Iran is turning the internet into a privilege

After two months offline, Morteza finally managed to reconnect for a few minutes and send a message to a group of old friends.
“Hi guys, do you know any VPN that actually works?” he wrote. “I’m locked out of my hearing-aid account. I can’t update it.”
The message captured something many Iranians have been trying to explain for months: the country’s internet crisis is no longer just about Instagram, Telegram or access to foreign news websites. The internet has become woven into nearly every aspect of daily life: from work and banking to transportation, education and healthcare.
Iran’s latest shutdown, which began on February 28 and continues in various forms, has become one of the longest nationwide internet disruptions in the world.
Even global tech companies have begun to feel its effects. Meta, the owner of WhatsApp, Facebook and Instagram, recently reported that the average daily users of its apps fell from 3.58 billion to 3.56 billion in the first quarter of the year, partly because of internet disruptions in Iran.
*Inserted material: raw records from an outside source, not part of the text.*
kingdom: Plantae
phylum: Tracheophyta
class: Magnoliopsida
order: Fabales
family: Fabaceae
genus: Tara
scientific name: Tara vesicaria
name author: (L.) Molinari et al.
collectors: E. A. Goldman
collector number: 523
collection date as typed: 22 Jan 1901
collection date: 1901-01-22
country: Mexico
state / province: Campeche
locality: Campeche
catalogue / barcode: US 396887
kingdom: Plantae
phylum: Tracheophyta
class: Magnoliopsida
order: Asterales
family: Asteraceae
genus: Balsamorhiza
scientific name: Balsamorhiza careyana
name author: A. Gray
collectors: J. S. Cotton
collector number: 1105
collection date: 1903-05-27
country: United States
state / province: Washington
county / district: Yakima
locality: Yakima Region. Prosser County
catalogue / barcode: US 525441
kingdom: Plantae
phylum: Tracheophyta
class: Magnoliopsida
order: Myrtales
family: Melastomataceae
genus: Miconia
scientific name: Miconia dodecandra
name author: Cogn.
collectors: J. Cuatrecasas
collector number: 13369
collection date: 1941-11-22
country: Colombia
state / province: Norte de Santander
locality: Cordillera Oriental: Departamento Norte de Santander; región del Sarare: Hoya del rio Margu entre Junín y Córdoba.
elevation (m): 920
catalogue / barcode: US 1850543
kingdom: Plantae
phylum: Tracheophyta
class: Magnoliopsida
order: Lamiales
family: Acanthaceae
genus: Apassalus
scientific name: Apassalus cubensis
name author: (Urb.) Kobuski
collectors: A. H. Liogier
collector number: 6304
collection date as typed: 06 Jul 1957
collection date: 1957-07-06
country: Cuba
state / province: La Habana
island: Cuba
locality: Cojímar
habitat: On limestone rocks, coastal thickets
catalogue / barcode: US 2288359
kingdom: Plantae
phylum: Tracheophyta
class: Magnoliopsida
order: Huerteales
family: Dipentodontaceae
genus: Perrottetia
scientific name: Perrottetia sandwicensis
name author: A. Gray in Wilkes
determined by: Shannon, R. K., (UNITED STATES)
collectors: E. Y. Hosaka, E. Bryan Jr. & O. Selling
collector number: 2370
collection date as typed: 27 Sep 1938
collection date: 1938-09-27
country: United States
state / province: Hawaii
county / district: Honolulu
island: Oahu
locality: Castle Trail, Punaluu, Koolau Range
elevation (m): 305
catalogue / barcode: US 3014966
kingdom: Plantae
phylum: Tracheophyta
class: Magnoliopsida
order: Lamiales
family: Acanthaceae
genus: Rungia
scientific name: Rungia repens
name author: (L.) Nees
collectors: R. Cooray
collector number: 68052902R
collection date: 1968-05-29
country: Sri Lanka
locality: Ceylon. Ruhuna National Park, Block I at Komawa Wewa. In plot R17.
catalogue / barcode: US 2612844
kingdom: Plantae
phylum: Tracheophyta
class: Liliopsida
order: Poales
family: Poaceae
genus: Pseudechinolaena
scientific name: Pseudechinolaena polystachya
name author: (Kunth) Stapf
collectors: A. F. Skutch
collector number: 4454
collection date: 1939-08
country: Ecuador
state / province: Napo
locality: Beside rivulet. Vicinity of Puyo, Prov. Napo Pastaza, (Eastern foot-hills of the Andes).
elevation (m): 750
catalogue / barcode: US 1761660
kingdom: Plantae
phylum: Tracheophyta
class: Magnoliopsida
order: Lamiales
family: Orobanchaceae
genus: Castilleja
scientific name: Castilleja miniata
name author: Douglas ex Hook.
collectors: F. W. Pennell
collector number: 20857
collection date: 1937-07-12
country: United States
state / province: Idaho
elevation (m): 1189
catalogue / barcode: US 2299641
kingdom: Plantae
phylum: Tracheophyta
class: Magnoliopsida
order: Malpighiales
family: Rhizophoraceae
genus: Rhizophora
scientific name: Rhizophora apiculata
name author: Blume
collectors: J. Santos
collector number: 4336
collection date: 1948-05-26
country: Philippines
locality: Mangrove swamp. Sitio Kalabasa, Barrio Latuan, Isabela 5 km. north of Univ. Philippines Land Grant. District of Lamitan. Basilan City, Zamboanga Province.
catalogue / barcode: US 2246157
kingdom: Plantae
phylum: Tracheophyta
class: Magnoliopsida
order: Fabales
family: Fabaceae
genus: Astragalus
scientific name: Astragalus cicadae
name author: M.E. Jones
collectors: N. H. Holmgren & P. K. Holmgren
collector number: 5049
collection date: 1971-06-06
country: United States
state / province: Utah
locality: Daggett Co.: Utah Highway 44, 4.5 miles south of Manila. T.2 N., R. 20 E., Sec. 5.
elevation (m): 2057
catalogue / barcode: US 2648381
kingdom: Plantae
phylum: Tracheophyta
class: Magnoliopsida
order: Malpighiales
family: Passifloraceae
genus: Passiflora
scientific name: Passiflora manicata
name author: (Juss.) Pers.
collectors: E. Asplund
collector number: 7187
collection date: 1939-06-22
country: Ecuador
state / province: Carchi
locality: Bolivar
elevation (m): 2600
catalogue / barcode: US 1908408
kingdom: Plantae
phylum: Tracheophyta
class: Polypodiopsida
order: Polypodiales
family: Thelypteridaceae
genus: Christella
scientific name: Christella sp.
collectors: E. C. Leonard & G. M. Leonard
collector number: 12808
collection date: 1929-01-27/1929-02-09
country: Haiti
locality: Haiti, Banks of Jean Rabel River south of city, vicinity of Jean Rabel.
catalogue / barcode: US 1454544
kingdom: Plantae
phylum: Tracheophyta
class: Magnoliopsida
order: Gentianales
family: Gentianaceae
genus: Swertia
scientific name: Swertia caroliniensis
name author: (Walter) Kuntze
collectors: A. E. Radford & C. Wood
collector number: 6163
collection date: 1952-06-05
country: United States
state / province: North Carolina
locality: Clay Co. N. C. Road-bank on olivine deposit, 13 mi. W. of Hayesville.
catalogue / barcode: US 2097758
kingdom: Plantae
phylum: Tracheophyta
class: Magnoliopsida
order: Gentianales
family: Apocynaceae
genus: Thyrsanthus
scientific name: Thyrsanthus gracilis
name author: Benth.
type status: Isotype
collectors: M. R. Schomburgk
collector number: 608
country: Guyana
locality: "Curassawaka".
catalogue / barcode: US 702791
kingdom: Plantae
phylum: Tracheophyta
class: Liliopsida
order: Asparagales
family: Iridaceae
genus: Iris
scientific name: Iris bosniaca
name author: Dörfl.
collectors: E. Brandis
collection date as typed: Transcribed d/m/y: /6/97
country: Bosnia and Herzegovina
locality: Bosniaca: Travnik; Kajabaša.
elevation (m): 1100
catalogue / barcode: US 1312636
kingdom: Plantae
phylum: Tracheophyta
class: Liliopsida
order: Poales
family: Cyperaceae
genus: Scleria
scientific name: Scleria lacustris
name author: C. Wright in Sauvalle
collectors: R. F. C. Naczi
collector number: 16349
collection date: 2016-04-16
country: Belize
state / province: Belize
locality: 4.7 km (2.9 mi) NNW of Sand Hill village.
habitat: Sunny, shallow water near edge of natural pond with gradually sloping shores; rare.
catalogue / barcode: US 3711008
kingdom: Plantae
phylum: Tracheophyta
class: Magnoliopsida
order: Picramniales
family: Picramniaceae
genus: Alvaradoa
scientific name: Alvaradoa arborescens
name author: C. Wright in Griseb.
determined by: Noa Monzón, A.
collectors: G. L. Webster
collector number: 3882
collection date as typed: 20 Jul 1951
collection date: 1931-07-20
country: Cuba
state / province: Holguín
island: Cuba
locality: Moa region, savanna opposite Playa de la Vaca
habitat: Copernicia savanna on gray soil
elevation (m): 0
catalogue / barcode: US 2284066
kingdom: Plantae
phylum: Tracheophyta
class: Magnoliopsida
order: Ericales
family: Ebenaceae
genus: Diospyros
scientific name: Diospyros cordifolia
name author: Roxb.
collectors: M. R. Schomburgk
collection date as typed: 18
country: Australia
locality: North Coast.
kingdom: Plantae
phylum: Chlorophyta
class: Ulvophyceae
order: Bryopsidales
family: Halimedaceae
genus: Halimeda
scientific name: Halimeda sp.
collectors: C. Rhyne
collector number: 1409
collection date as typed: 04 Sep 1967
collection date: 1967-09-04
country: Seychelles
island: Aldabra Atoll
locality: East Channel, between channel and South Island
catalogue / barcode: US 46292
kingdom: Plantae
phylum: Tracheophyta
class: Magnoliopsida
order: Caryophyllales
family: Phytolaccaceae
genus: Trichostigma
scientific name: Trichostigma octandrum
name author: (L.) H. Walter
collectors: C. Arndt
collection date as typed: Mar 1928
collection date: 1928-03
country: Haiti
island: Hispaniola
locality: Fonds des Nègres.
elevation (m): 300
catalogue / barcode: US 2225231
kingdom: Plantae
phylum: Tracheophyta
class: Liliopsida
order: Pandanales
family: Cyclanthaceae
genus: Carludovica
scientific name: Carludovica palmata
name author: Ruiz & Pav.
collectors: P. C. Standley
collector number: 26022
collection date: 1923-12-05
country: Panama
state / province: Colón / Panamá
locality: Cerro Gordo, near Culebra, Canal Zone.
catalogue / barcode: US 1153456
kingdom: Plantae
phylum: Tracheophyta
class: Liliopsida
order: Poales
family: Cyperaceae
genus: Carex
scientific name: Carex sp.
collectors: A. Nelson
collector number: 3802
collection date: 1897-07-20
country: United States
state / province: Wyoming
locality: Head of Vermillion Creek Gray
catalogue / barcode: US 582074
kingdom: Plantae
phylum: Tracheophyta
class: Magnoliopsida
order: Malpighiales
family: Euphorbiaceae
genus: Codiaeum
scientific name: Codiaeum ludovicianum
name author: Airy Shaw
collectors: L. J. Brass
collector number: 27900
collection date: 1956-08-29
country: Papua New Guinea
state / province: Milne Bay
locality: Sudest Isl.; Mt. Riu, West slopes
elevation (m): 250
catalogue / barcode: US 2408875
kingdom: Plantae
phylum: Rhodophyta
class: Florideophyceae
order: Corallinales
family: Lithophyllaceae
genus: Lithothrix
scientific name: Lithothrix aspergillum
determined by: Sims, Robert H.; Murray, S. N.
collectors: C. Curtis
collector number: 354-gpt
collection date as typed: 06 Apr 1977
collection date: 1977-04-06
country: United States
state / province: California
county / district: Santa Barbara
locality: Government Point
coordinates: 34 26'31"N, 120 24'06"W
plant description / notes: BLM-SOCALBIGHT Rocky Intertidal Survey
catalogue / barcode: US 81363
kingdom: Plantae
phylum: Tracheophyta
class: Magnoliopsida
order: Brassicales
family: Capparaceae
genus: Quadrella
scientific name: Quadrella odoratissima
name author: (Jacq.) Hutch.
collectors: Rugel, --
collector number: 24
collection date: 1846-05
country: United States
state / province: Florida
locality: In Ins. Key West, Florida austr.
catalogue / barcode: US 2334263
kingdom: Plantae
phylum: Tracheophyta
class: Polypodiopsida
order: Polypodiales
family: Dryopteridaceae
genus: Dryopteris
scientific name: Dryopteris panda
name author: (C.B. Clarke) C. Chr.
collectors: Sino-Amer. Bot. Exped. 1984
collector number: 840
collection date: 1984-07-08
The decline was small by Meta standards but striking nonetheless: Iran’s blackout had become large enough to leave visible marks on the usage charts of some of the world’s biggest technology platforms.
The whitelist
During wars, outages caused by attacks on infrastructure are not unusual. But in Iran’s case, the authorities themselves ordered and implemented the restrictions while simultaneously insisting that no real “internet shutdown” had occurred.
Officials instead describe the measures as restrictions on “foreign platforms” imposed because of wartime conditions.
Rasool Jalili, a member of Iran’s Supreme Council of Cyberspace, argued that when foreign media speak about an internet shutdown, they really mean access to Instagram and Telegram. He went further, placing those platforms in the same category as American fighter jets and missiles.
The comparison reflects a broader shift in how parts of the Iranian establishment increasingly view the internet: not as infrastructure, but as a threat to governance and security.
The same argument is often echoed abroad by commentators close to the government. Mohammad Marandi, for example, argued in response to an Al Jazeera report that because some domestic applications and services remained functional, describing the situation as an “internet blackout” was misleading.
Technically, internet filtering usually means blocking specific websites or services from a global network—a system based on blacklists.
But what Iran is now moving toward goes further than blocking Instagram, X or Telegram. Increasingly, access itself is being reorganized around approved users and approved services through a system marketed as “Internet Pro.”
Internet as privilege
The idea emerged publicly after the ceasefire alongside official talk of domestic governance of foreign platforms.
The government presented the plan—reportedly approved by Iran’s Supreme National Security Council—as a temporary measure designed to reduce pressure on businesses during wartime.
In practice, it creates different layers of internet access based on profession, identity and official approval.
A doctor’s package may allow access to YouTube while keeping Instagram blocked. A businessman’s package may permit Instagram but not other services. The result is a more formalized version of what critics inside Iran have long described as “class-based internet.”
The prolonged restrictions have inflicted severe damage on businesses already weakened by inflation and war. But they have also created new economic opportunities.
Pursuit of workarounds
VPNs sold in Iran vary widely. Some are commercial products, others are homemade “configurations” that function only through specific servers and routes, while some reportedly rely indirectly on systems such as Starlink.
For users, however, they all mean the same thing: paying increasingly large sums for fragments of connection to the outside world.
Reports suggest VPN prices have multiplied several times since the beginning of the war, though free anti-censorship tools developed by independent developers occasionally disrupt the market and drive prices down.
But here is the contradiction: if unrestricted internet access is truly considered a security threat, why does that same access become available to approved groups through money, permits or connections?
Independent investigative journalist Yashar Soltani has argued that the “Internet Pro” system is tied partly to the financial interests of major telecom operators and networks linked to powerful state institutions.
Whether or not all aspects of those claims withstand scrutiny, one reality is already visible inside Iran: alongside the shutdown itself, a market has emerged for selling different levels of digital access.
The result is a growing divide between those who remain connected and those effectively cut off from the outside world.
At the same time as restricting access to the global internet, the Islamic Republic has increasingly redefined connectivity not as a public right but as a controlled privilege—one that can be priced, restricted and distributed according to political and economic priorities.
In Iran today, internet access is becoming not just a tool of communication, but a commodity and an instrument of control.